In the optical simulation, the number of lights entering the device is set to 100, 1000 and 10000 with the light incidence angles from 0° to 45°. The variation of reception rate of the cylindrical concentrator with light incidence angles for different incidence light numbers is compared in Fig. 7. It can be seen that the reception rate tends to be consistent when the number of incidence light reaches 1000 and 10000. From above analysis, it can be concluded that the reception rate of the concentrator converges when the number of simulated lights attains 1000.


Figure 7

The variation of reception rate of the vertical gap with light incidence angles for different incidence light numbers.

Fig. 7. The variation of reception rate of the vertical gap with light incidence angles for different incidence light numbers.


4. Analysis of optical performance

4.1 Energy density analysis

In LightTools software, the surface source with the parameter of 20 cm × 20 cm and the direct light with the energy density of 1000 W/m2 are set to obtain the energy density cloud map on the reception surface. The bottom of the reception surface of the vertical gap serves as the origin in the energy density distribution map. It can be seen from Fig. 8 that the position of the peak value of energy density on the left side of the reception plane will gradually move down as the light incidence angle increases from 0°. Meanwhile, the peak value of energy density presents a decreasing trend. By comparison, the peak energy density on the right side will gradually move up oppositely. It can be also found that the value of peak energy density on the left reception surface has disappeared when the incidence angle reaches 50°, which demonstrates that the left side of the reception surface can receive light directly to some extent.


Figure 8

The energy density cloud map on the reception surface.

Fig. 8. The energy density cloud map on the reception surface.


The variation curve of energy density on the whole reception surface with different heights of the gap under different incidence angles is displayed in Fig. 9. It can be observed that when the incidence angle is 0°, the peak energy density is as high as 17925 W/m2. With the increase of the light incidence angle, the peak position of the energy density on the reception surface gradually moves down. Meanwhile, the peak energy density performs a similar decreasing trend. Particularly, considering that the peak position approaches to the seawater surface at the bottom of the gap, the seawater accumulated in the vertical gap can be directly heated by the concentrated light from the concentrator effectively even at a low position.

* * * * * * *

Tasks to carry out -
1 - Which numbers of lights entering the device does the concentrator excerpt say were used in the optical simulation?
2 - Can you reproduce the concentrator excerpt word for word, starting at the words "In the optical" and stopping after "lights attains 1000."?
3 - Could you resume the concentrator excerpt, writing on from its last sentence?

Source data -
* * * * * * *

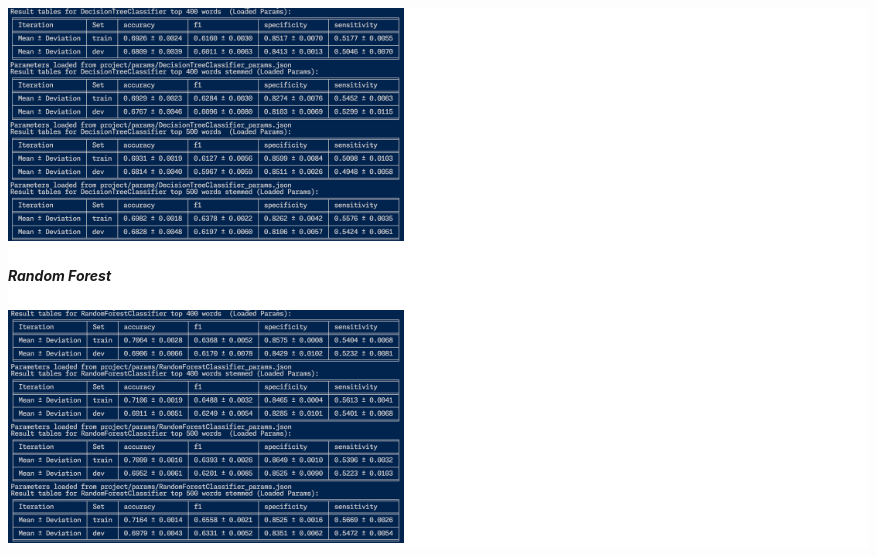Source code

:<img src="./results/tables/trees/DT_comparison_stemmed_400-500.png" width="46%" style="display:inline-block; margin-right:10px;" />

##### Random Forest
<img src="./results/tables/trees/RF_comparison_stemmed_400-500.png" width="46%" style="display:inline-block; margin-right:10px;" />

* * * * * * *

Numbered responses -
1 - 100, 1000, 10000

2 -
In the optical simulation, the number of lights entering the device is set to 100, 1000 and 10000 with the light incidence angles from 0° to 45°. The variation of reception rate of the cylindrical concentrator with light incidence angles for different incidence light numbers is compared in Fig. 7. It can be seen that the reception rate tends to be consistent when the number of incidence light reaches 1000 and 10000. From above analysis, it can be concluded that the reception rate of the concentrator converges when the number of simulated lights attains 1000.

3 -
Figure 9

The variation of energy density on the whole reception surface with the height of the gap in different incidence angles.

Fig. 9. The variation of energy density on the whole reception surface with the height of the gap in different incidence angles.


4.2 Size optimization of vertical gap

Since determining the optimal structure and parameters of the concentrator and gap (r = 6 cm, h = 5 cm), it is of great necessity to assess the variation of solar altitude angle, light incidence angle and reception rate with time in typical geographical area. In order to obtain the light incidence angle during the whole day, geometric analysis is carried out as follows.

Figure 10 depicts the relationship among solar altitude angle (α), solar azimuth angle (γ) and light incidence angle (θ1). Among them, line MA represents the solar light, surface ABCD represents ground-piston, line MC is identified as the normal of ground-piston. The line AD is regarded as the north-south direction line while the line AB is the east-west direction line. The plane BCM represents the normal plane on the east-west line AB, and the line MB is the projection of the solar light on the normal plane BCM of the east-west direction line. The line MD is identified as the projection of the solar light on the plane ECD, which represents normal plane of the north-south direction.


Figure 10

The geometric relation of sunlight and incidence light angle.

Fig. 10. The geometric relation of sunlight and incidence light angle.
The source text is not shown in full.